Top of Text segment

The History of Leith

February 15, 2005

The Boundarys of Leith

The third Police Act of 1827 introduced the first delimitation of Leith, in these terms:
From Seafield Toll Bar Westward along the Sea at Low Water Mark to the North West point of the Sea Wall of the Inner or Westermost Wet Dock; then by a line drawn due South from that point to the South Wall of the Warehouses and Yards on the South Side of the Wet Docks, and then extending in such Manner as to include the Houses on both sides of Albany Street, Portland Place, Portland Terrace, Cooper Street and Admiralty Street, and thence to the South East end of Cooper Street, continuing in the line of the last-mentioned Street to the River of Leith; then extending along the North side of the Harbour and River of Leith to the New Stone Bridge at Leith Mills, and crossing the said River or Harbour until it intersect the Boundary Line between Mr Boyds property of Leith Mills and Mr Dunlops lands of Bowling Green; then extending along that Boundary Line to the River of Leith, and then along the River until it reaches the Wall between the Lands of Bowling Green and the Garden belonging to Mr Stewart; then along the Boundary Line between Hadaways Park, Swanfield, and the Garden ground belonging to Mr Stewart to the Water Run from Leith Walk where it crosses the Bonnington Road; from that point extending by a straight line drawn from thence to the West corner of Duke Street; then along Duke Street and Thomsons Place; and from thence along the Lochend Road to Burns Street, including Burns Street, Vanburgh
Place, Hermitage Place and Hermitage House and Lands thereof, and thereafter by the North side of the road leading along or round the Eastern Links of Leith, and from thence until it reaches the Boundary Wall between Seafield Baths and the Grounds of the House of Seafield and then following the line of the Boundary Wall to Seafield Toll Bar.
These boundaries were extended in 1833 when Leith became independent. They then stretched from the Firth of Forth on the North, by Wardie Burn on the West, then to the meeting-point of Pilrig Street and Leith Walk, which made the South boundary, then to Lochend and back thence to the sea.

Bottom of Text segment

__Exercises__.
(1) Print the part of the Leith boundaries text that opens with the words containing "These boundaries were" and closes with "to the sea.".
(2) In the Leith boundaries text, which streets does the 1827 boundary include with the houses on both sides?
You won't need the material for this.

Top of Recorded information

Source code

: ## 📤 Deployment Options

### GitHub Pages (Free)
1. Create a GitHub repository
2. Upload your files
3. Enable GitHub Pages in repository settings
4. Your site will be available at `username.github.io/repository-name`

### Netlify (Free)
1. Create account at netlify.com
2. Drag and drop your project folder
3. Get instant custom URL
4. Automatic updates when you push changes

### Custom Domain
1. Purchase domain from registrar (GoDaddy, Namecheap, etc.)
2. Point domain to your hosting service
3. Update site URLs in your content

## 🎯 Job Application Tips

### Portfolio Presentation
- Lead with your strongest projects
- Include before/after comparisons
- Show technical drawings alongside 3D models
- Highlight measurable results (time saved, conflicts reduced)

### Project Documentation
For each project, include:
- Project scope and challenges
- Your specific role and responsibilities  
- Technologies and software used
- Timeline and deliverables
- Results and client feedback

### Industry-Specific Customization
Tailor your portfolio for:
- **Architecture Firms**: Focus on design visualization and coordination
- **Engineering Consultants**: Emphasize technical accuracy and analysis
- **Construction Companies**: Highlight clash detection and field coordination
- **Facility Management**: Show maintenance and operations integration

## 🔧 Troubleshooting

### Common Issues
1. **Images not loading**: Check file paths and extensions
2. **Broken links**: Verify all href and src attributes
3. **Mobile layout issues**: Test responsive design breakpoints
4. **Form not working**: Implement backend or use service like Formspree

Bottom of Recorded information

__Answers for this exercise__.
(1)
These boundaries were extended in 1833 when Leith became independent. They then stretched from the Firth of Forth on the North, by Wardie Burn on the West, then to the meeting-point of Pilrig Street and Leith Walk, which made the South boundary, then to Lochend and back thence to the sea.

(2) Albany Street, Portland Place, Portland Terrace, Cooper Street, Admiralty Street